Remediation of hydrate plugs in subsea equipment can be difficult or impossible. In shallow-water field developments, the pipeline and subsea equipment could potentially be depressurized to allow a hydrate plug to dissociate. In deepwater, the hydrostatic head of liquids in the pipeline may be generally high enough to keep the hydrates stable. While the pipeline

could be displaced, the tree piping, jumper piping, and manifold branch valves are typically not designed for pigging or circulation. One of the challenges is to apply thermal insulation to subsea equipment in optimal locations to achieve the most benefits. To design thermal insulation for subsea equipment with complex geometries, thermal finite element analysis (FEA) is typically performed.
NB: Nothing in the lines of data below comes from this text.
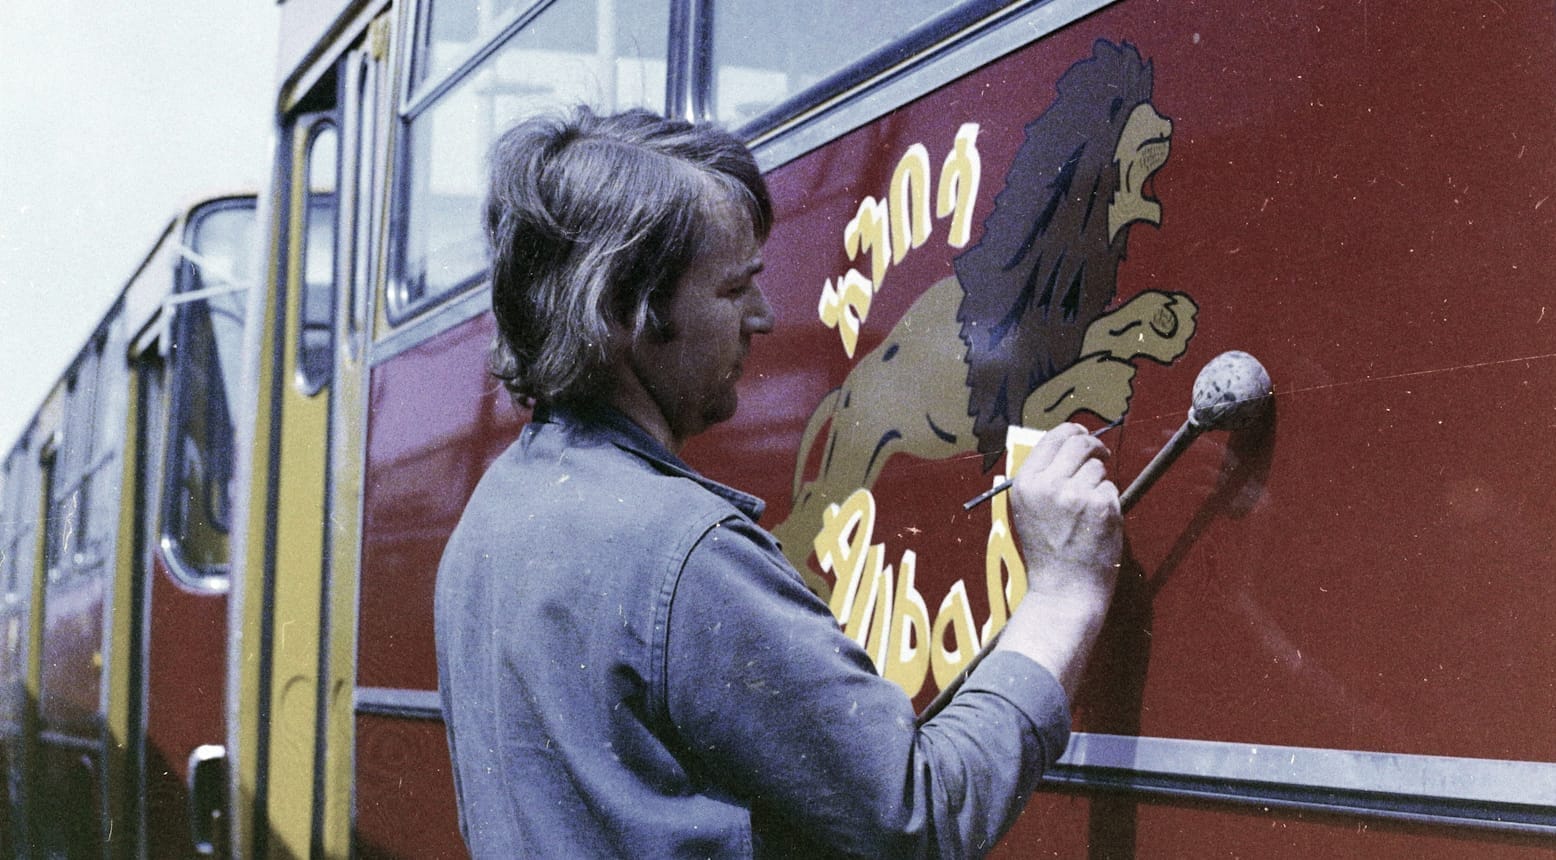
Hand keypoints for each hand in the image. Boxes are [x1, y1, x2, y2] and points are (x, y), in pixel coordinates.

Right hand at [998, 423, 1121, 696]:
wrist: (1062, 591)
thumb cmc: (1047, 553)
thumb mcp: (1028, 510)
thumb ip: (1042, 478)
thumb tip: (1067, 445)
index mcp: (1025, 483)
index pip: (1053, 437)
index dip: (1073, 432)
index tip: (1083, 437)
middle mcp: (1047, 484)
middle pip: (1080, 443)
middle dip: (1095, 447)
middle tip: (1102, 456)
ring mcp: (1075, 494)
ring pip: (1098, 468)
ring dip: (1100, 483)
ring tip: (1088, 512)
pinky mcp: (1101, 506)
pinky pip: (1112, 489)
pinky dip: (1109, 503)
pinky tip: (1097, 525)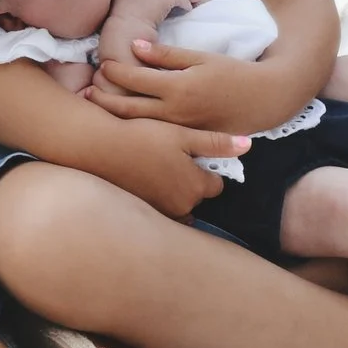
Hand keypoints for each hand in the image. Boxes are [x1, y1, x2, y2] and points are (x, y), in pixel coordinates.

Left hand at [91, 40, 265, 134]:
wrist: (264, 100)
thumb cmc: (233, 73)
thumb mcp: (201, 57)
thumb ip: (167, 55)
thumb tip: (134, 46)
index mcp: (177, 88)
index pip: (135, 80)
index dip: (114, 71)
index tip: (102, 64)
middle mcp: (174, 112)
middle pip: (128, 108)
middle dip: (104, 99)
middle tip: (86, 92)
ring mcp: (179, 129)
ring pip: (138, 124)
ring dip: (115, 114)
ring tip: (96, 105)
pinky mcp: (186, 138)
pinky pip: (155, 133)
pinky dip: (136, 126)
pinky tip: (123, 121)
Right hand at [119, 120, 247, 218]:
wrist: (99, 148)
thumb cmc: (143, 137)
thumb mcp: (182, 135)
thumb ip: (216, 143)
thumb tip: (248, 145)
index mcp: (195, 187)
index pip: (216, 184)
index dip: (206, 167)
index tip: (192, 153)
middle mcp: (181, 207)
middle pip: (197, 194)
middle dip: (190, 179)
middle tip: (172, 155)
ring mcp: (160, 212)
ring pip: (178, 201)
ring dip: (174, 187)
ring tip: (156, 163)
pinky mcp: (142, 211)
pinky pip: (160, 206)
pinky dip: (157, 193)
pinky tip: (144, 174)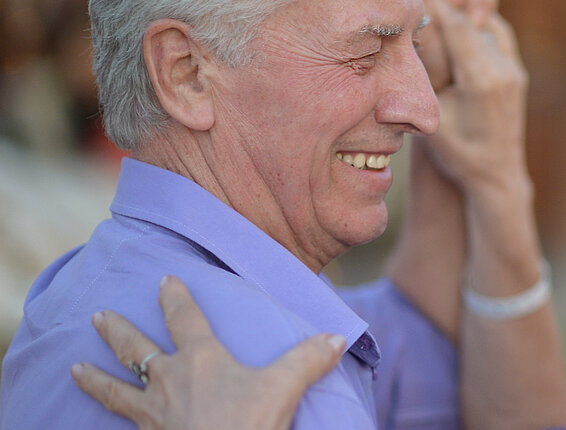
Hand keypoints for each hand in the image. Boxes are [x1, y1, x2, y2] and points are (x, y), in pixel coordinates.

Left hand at [70, 276, 346, 429]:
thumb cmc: (248, 424)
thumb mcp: (284, 388)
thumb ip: (309, 359)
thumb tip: (338, 337)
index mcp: (201, 359)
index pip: (184, 318)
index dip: (175, 297)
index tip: (165, 280)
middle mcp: (169, 380)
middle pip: (136, 348)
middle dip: (117, 331)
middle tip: (99, 316)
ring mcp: (153, 412)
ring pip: (116, 389)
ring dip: (95, 377)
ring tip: (74, 367)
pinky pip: (120, 423)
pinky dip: (108, 419)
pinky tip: (101, 421)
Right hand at [419, 0, 528, 194]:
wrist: (496, 175)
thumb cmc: (458, 153)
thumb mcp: (432, 116)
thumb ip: (427, 75)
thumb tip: (411, 36)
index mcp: (481, 79)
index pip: (455, 25)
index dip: (432, 8)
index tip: (411, 4)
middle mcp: (503, 69)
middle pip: (469, 21)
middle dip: (444, 10)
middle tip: (419, 9)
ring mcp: (514, 69)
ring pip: (484, 24)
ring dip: (460, 17)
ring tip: (434, 16)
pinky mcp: (516, 70)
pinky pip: (496, 34)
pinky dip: (476, 26)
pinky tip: (456, 29)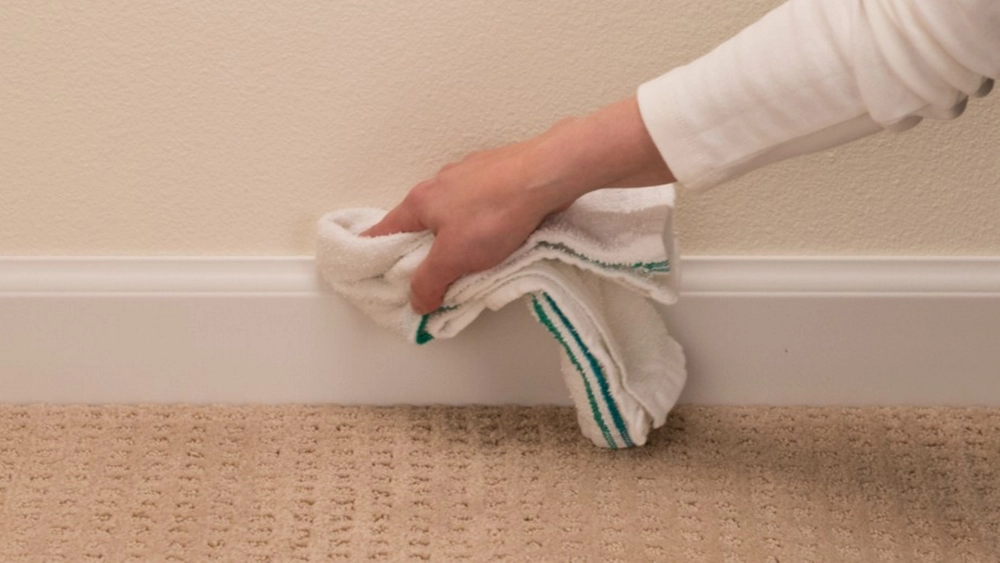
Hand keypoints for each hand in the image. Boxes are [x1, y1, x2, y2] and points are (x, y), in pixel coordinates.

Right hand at [362, 136, 572, 314]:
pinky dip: (479, 221)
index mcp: (420, 201)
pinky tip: (496, 234)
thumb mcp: (454, 258)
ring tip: (468, 258)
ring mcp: (469, 174)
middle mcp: (439, 183)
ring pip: (451, 211)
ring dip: (453, 234)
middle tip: (429, 275)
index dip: (375, 253)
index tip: (374, 271)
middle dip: (421, 248)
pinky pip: (479, 203)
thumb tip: (416, 302)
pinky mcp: (498, 173)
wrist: (547, 174)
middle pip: (419, 221)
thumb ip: (430, 282)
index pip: (384, 230)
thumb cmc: (496, 212)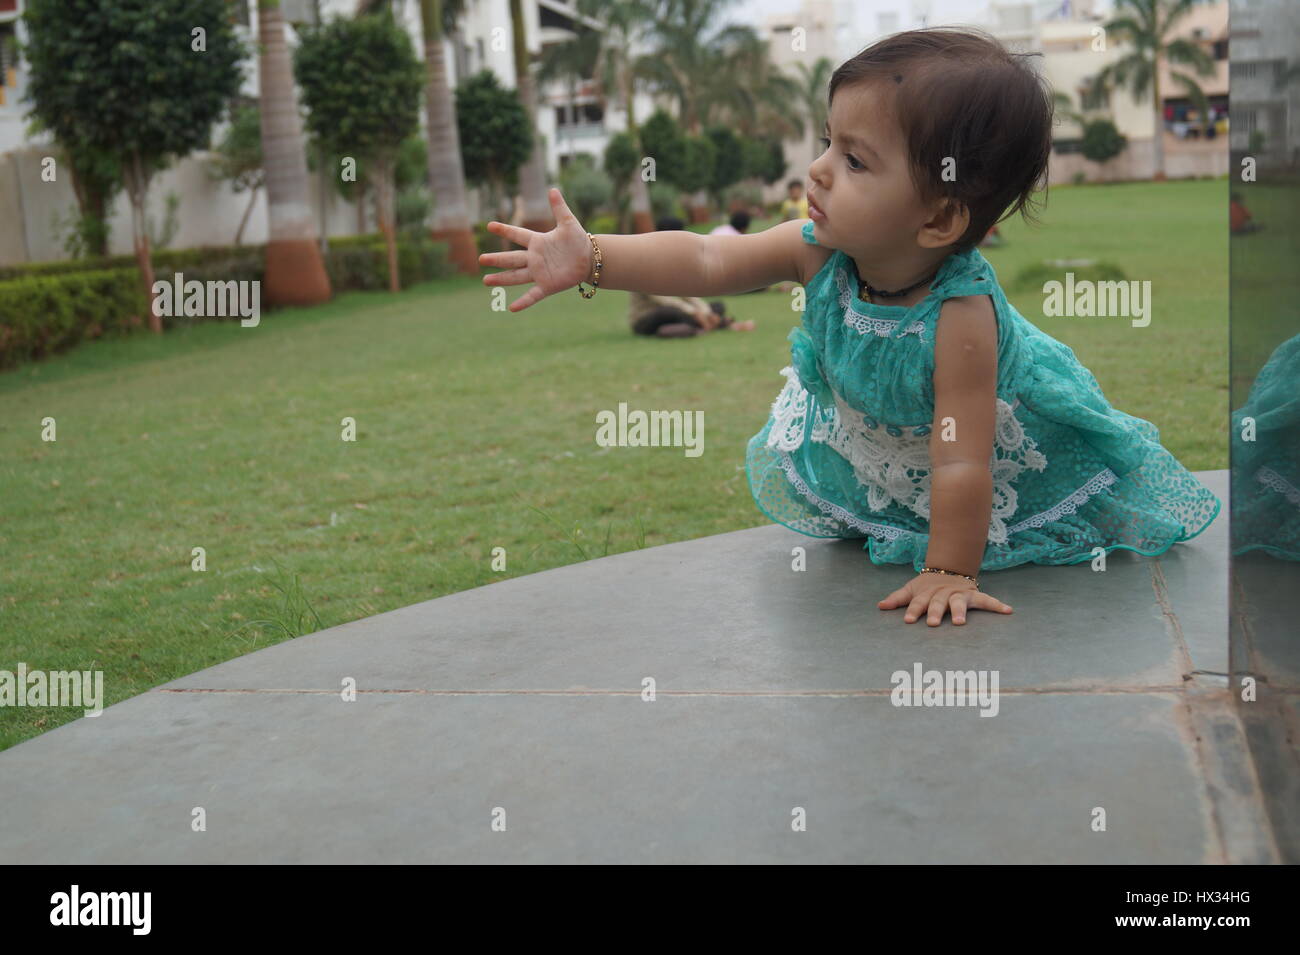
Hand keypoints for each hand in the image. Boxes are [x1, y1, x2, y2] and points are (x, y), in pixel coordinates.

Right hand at [478, 187, 592, 312]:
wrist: (590, 260)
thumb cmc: (578, 241)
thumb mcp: (569, 223)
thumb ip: (559, 208)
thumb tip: (552, 189)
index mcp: (537, 242)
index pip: (517, 234)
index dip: (505, 230)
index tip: (490, 226)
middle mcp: (534, 258)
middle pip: (511, 259)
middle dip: (496, 259)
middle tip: (481, 259)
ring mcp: (539, 273)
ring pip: (516, 276)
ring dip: (502, 279)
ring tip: (486, 281)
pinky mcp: (547, 286)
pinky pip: (533, 295)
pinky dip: (523, 302)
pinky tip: (511, 308)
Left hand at [877, 572, 1012, 625]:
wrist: (950, 569)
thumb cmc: (927, 587)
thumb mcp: (911, 589)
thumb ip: (897, 599)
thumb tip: (879, 606)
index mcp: (926, 593)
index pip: (918, 602)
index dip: (914, 610)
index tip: (909, 621)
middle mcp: (943, 593)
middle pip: (938, 603)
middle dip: (936, 612)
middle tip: (935, 624)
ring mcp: (959, 593)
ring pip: (959, 602)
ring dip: (960, 611)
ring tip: (961, 622)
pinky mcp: (974, 594)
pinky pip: (987, 599)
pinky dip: (997, 605)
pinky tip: (1008, 611)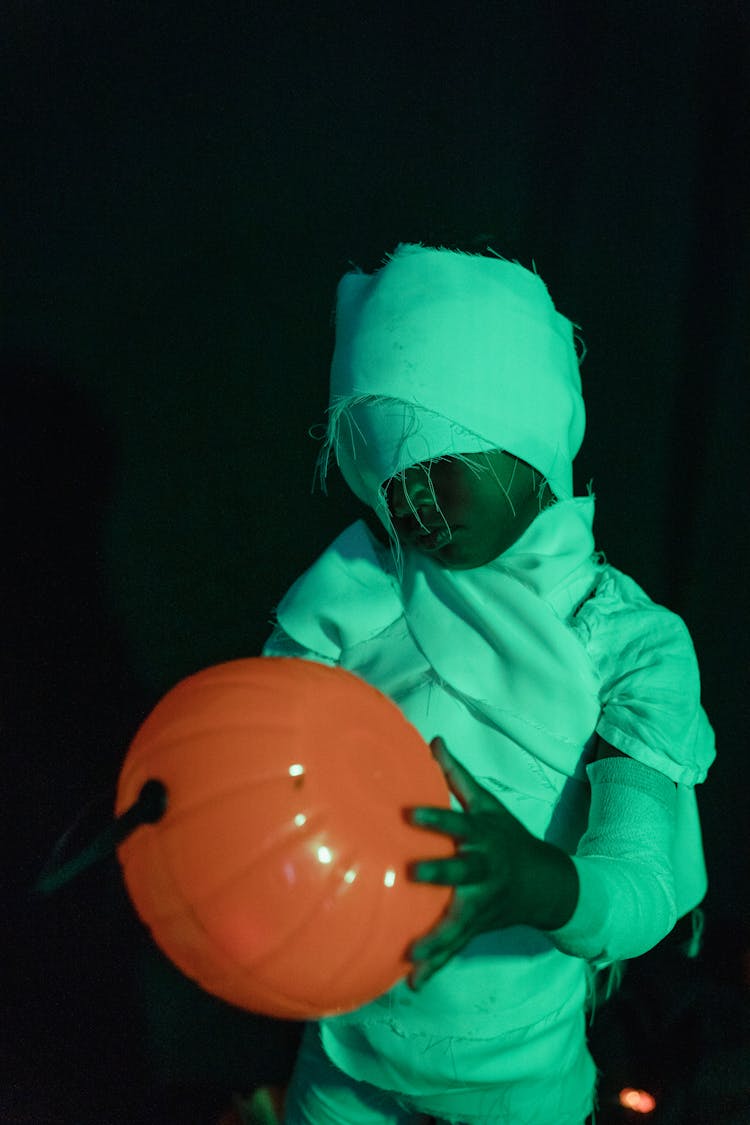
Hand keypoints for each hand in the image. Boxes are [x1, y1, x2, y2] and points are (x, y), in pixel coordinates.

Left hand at [407, 737, 575, 989]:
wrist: (547, 883)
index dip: (436, 820)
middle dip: (439, 874)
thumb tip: (433, 740)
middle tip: (411, 873)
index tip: (410, 814)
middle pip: (462, 872)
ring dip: (437, 936)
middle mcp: (484, 872)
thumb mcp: (488, 805)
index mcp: (484, 839)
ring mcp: (482, 903)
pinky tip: (413, 984)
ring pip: (459, 920)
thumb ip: (457, 776)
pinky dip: (437, 966)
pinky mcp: (477, 926)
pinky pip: (456, 948)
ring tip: (411, 951)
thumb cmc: (508, 837)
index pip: (458, 826)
Although a certain minimum thermal insulation thickness is required to achieve the required cooldown time, it is sometimes not practical to insulate all of the surfaces due to access, manufacturing assembly process, equipment testing requirement, contingency procedures for disassembly and repair, etc.
Insulation Design Based on 3D Thermal FEA
Temperature Distribution of the Metal Surface of Valves in a Manifold

Subsea gate valves have a complex internal geometry and flat exterior surfaces unlike the typically round cross section of upstream and downstream piping. Areas that trap fluids inside the valve cavity are prone to hydrate blockage if the valve is not properly insulated. Furthermore, the valve actuators are not typically insulated to avoid overheating the actuator sealing elements and the hydraulic fluid. The actuator behaves like a large fin and dissipates a lot of heat unless the valve assembly is properly analyzed. Three-dimensional thermal FEA is useful for understanding the heat flow and, hence, designing the insulation around the valve body shows the results of temperature distribution in a group of valves in a manifold.

The insulation on any part of a manifold piping system is usually of sufficient thickness to meet the cooldown time required for hydrate management. This insulation coupled with high fluid temperatures may exceed the qualification temperature of the electronic components for instruments. Care should be taken to select the proper instruments and determine the insulation thickness around those electronic components. Either the electronics for the components should be requalified at a higher temperature or sections of the insulation have to be cut away to provide the cooling for the electronics. The connecting jumpers between the tree and manifold, and between the manifold and flowline, would appear to be reasonably straightforward to insulate, and do not suffer from the potential cold spots at the manifold due to valves.